Bill Potts writes to the Fraser Coast Chronicle regarding the death of an inmate at the Maryborough Correctional Centre.
The Death of Accused in Jail Should Cause us Concern
The death of one diminishes us all; no matter the circumstances, the place, or the character of the victim or the accused murderer.
The death of a man in Maryborough Prison and the subsequent appearance of an accused prisoner in the Magistrates Court has thrown up difficult problems and fundamental questions.
We don’t lock up people and throw away the key as most prisoners will be released.
For many, the prisons have become warehouses for the violent and the dispossessed.
Our society reserves its harshest punishment of exclusion for life for those convicted of this heinous crime.
But life and justice, to paraphrase, are an accumulation of anguishes and are dear to me, so I fight for them.
A man charged with a crime and facing a punishment is not guilty and is presumed to be innocent until a jury of his peers finds otherwise.
This presumption of innocence is the same law you would want applied to yourself, your family members and your loved ones if they were accused of any crime.

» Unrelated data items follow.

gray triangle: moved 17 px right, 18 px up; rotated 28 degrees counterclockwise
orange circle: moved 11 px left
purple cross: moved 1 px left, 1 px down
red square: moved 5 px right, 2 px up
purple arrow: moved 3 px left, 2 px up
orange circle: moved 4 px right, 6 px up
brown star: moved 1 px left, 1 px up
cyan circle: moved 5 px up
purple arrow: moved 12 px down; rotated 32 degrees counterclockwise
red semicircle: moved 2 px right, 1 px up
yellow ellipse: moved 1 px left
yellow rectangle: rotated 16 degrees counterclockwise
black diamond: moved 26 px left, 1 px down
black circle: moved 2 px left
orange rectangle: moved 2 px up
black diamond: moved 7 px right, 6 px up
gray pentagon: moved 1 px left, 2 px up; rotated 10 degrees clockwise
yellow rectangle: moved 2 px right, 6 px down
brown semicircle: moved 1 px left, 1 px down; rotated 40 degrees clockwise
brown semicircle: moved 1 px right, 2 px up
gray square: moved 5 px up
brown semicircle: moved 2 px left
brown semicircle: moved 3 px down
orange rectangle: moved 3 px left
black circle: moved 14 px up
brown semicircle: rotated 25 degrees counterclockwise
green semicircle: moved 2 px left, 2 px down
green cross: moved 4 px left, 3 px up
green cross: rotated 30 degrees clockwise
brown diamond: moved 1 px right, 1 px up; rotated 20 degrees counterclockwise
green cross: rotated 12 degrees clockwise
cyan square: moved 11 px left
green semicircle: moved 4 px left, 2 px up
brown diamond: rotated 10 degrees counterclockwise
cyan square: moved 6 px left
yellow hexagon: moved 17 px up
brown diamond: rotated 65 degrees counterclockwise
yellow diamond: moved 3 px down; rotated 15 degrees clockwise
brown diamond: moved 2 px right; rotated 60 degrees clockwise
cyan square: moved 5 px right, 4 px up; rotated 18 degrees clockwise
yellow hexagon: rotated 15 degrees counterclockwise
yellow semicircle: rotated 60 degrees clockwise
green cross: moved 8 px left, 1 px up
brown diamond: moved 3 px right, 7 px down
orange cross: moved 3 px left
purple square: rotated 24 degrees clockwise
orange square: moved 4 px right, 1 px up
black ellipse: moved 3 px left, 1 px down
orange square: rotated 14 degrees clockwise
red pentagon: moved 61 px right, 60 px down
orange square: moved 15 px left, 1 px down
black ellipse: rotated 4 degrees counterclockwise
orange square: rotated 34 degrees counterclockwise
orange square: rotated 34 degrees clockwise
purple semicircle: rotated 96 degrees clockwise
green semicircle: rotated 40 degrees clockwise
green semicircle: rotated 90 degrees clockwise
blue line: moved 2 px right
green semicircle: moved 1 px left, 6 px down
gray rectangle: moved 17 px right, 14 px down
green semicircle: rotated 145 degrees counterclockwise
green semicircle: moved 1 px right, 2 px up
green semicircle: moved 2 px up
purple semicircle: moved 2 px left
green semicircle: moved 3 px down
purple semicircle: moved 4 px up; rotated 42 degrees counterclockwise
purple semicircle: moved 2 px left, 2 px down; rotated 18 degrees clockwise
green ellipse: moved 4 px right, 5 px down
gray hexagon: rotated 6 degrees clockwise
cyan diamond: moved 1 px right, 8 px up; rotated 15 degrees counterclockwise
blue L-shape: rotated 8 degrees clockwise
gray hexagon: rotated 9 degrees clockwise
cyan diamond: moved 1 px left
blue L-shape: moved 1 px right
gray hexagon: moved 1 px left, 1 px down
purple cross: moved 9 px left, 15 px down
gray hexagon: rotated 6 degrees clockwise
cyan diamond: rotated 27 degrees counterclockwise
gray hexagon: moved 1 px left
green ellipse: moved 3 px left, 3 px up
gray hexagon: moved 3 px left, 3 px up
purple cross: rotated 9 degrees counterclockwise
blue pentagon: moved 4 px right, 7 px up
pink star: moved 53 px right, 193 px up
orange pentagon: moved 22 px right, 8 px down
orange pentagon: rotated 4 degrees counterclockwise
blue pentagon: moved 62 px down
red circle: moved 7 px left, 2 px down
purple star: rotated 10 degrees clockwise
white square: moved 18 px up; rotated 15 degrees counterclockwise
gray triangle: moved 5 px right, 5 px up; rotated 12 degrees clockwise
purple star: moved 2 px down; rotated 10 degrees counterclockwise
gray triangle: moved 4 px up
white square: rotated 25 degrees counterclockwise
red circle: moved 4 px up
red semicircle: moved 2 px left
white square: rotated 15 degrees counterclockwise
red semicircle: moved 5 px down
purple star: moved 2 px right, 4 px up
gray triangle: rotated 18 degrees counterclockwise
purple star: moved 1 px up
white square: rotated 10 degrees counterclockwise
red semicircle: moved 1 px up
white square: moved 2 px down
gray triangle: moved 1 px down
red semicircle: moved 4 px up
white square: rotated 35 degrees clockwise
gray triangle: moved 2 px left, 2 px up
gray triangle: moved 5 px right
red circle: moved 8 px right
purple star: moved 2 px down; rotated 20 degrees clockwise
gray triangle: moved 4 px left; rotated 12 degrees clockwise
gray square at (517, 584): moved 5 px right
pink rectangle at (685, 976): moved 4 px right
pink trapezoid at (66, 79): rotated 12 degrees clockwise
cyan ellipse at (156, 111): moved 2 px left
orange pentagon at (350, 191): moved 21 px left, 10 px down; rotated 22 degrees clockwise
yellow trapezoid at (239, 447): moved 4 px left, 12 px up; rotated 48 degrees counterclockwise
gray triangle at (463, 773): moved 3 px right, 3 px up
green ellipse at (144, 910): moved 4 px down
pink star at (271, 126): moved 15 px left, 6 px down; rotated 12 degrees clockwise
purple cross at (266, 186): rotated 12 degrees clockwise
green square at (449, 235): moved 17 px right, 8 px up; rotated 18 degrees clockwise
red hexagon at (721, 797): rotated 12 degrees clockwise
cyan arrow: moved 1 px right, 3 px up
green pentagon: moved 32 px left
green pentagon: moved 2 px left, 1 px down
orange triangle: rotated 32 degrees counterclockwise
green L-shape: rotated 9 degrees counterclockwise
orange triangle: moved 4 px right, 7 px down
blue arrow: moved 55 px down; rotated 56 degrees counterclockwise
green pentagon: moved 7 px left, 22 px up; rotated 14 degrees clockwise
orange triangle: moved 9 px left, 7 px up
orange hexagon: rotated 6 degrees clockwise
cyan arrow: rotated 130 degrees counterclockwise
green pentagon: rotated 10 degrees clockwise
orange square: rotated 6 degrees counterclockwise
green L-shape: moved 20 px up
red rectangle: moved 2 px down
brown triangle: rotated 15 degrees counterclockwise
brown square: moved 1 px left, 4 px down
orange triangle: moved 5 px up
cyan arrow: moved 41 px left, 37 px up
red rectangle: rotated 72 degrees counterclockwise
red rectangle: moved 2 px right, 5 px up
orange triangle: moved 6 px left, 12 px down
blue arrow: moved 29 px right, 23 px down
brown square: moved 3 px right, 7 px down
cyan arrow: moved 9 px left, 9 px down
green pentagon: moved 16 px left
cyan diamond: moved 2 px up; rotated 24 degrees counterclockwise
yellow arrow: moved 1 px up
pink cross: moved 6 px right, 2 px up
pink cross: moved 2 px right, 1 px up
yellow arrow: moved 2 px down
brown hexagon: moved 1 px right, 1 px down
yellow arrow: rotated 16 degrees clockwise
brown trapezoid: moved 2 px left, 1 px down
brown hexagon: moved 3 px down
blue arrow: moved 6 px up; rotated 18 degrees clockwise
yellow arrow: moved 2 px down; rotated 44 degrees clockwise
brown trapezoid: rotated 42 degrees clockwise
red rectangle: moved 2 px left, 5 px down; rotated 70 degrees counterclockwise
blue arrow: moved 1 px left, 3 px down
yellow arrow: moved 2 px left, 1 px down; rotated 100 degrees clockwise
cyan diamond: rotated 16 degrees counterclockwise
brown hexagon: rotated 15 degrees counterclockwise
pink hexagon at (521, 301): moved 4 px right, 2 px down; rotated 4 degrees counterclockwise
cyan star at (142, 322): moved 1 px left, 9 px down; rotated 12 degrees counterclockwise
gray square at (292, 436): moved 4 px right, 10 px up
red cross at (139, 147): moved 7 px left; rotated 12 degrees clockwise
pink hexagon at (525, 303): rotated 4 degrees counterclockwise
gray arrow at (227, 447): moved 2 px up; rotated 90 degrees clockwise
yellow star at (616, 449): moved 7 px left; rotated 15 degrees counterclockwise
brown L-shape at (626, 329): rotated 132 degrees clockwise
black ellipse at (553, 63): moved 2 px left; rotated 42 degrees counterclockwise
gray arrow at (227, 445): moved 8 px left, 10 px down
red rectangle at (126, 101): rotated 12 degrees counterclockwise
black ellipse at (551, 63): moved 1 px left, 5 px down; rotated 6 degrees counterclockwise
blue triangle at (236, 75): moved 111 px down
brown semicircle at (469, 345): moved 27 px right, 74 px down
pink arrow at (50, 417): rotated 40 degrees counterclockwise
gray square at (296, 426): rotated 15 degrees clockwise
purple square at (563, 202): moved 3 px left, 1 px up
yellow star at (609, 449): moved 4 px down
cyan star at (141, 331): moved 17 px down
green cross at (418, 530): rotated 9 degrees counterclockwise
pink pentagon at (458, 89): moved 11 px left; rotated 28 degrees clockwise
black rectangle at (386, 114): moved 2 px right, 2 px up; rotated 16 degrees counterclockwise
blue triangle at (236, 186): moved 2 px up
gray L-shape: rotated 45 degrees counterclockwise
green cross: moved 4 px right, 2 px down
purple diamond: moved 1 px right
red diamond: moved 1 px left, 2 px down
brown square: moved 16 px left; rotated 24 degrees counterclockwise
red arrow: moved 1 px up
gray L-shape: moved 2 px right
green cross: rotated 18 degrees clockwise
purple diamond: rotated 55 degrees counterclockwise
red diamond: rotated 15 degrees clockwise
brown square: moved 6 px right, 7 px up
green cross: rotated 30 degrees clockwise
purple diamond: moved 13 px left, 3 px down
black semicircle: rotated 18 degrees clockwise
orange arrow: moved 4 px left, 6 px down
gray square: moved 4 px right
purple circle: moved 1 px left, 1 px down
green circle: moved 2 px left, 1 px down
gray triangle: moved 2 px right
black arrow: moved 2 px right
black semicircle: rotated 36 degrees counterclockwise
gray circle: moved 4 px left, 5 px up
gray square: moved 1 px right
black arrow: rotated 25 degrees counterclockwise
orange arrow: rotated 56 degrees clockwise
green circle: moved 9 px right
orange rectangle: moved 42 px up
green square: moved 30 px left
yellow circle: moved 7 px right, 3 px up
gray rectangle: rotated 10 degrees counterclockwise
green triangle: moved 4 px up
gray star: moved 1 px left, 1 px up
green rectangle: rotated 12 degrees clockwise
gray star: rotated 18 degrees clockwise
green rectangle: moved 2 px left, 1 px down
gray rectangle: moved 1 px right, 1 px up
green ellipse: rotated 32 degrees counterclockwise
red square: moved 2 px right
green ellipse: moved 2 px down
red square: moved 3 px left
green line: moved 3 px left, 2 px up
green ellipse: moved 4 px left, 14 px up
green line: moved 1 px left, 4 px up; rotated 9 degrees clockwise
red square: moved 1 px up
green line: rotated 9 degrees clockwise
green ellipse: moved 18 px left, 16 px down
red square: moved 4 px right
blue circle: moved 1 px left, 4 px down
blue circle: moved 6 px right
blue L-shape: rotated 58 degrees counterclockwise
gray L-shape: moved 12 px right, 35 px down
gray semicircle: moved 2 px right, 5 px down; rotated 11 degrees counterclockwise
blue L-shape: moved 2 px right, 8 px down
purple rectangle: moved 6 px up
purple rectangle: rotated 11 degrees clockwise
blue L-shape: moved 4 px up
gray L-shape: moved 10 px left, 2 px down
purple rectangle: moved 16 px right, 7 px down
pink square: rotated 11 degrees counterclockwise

It is the hallmark of a free and just society.
Too often we hear of a shocking crime and think because the police have charged “a man who was helping them with their enquiries” that the guilty man has been caught and we can all sleep safer in our beds.
This thinking puts the cart before the horse of fairness, and guilt before the producing of evidence.
Juries must be satisfied beyond a reasonable doubt of guilt based on tested evidence in a court of law and not the court of public opinion.
Not for our Maryborough prison authorities though these niceties of the criminal process.
If you are charged with a crime whilst a prisoner you are treated as if you were guilty and the punishment starts immediately whatever the state of proof or justice in your case.
Without waiting for the trial process the accused is put in solitary lockdown in the detention unit for 23 hours a day and is isolated from other prisoners and denied normal privileges.
Who cares, I hear you ask?
They are only prisoners and deserve to be there surely?
If it’s not a matter of safety for the guards and other prisoners than we all should care.
A just society and its prison system should give more than lip service to the fundamental principles of our justice system.
Fairness and justice, according to law, are more than slogans. They are rights, hard fought for. Justice has to be equal for all, including accused prisoners.